Is there a random number distribution that obeys B

2019-02-21 15:45发布

问题:

Python has a number of ways to generate different distributions of random numbers, see the documentation for the random module. Unfortunately they aren't terribly understandable without the appropriate math background, especially considering the required parameters.

I'd like to know if any of those methods are capable of producing random numbers with a distribution that obeys Benford's Law, and what parameter values are appropriate. Namely for a population of integers, those integers should start with a '1' about 30% of the time, '2' about 18% of the time, etc.


Using Jan Dvorak's answer I put together the following code, and it appears to work perfectly.

def benfords_range_gen(stop, n):
    """ A generator that returns n random integers
    between 1 and stop-1 and whose distribution
    meets Benford's Law i.e. is logarithmic.
    """
    multiplier = math.log(stop)
    for i in range(n):
        yield int(math.exp(multiplier * random.random()))

>>> from collections import Counter
>>> Counter(str(i)[0] for i in benfords_range_gen(10000, 1000000))
Counter({'1': 300696, '2': 176142, '3': 124577, '4': 96756, '5': 79260, '6': 67413, '7': 58052, '8': 51308, '9': 45796})

回答1:

Benford's law describes the distribution of the first digits of a set of numbers if the numbers are chosen from a wide range on the logarithmic scale. If you prepare a log-uniform distribution over one decade, it will respect the law as well. 10^[0,1) will produce that distribution.
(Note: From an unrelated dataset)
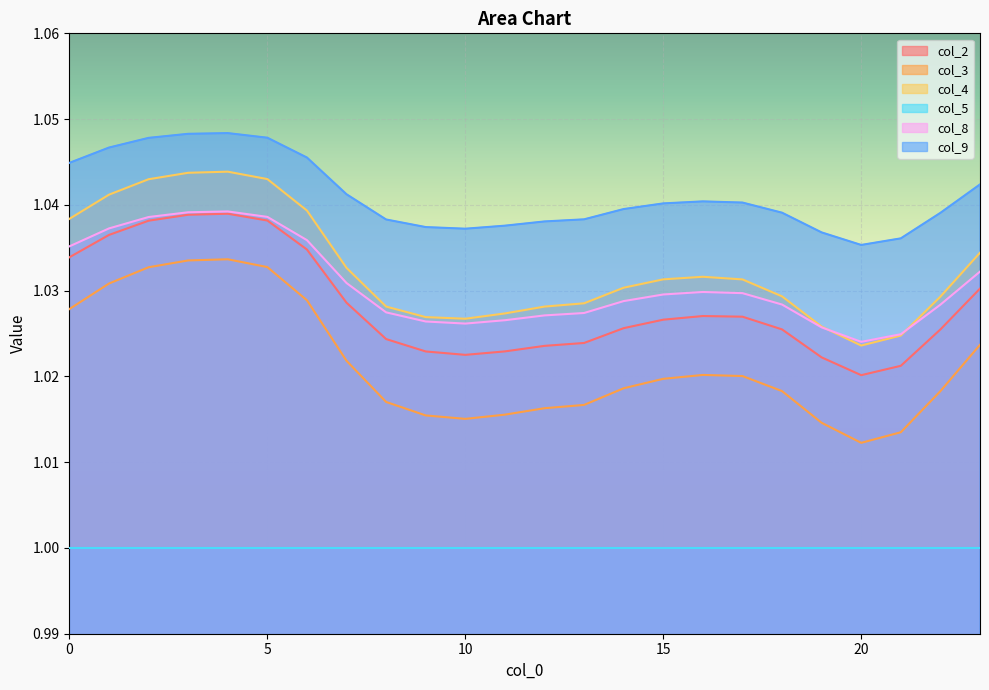

At how many categories does at least one series exceed 1?

24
This will produce the desired distribution: math.floor(10**random.random())



回答2:

Just playing around.

A much more inefficient, but perhaps more visible implementation for those, like myself, who are not so math inclined...

An easy way to create any desired distribution is to fill a list with the desired percentages of an item, and then use random.choice(<list>), since this returns a uniform selection of items in the list.

import random
probs = [30.1, 17.6, 12.5, 9.7, 7.9, 6.7, 5.8, 5.1, 4.6]
nums = [1, 2, 3, 4, 5, 6, 7, 8, 9]
population = sum([[n] * int(p * 10) for n, p in zip(nums, probs)], [])

max_value = 100
min_value = 1
result_pop = []
target_pop_size = 1000
while len(result_pop) < target_pop_size:
    s = str(random.choice(population))
    while True:
        r = random.randint(min_value, max_value)
        if str(r).startswith(s):
            break
    result_pop.append(r)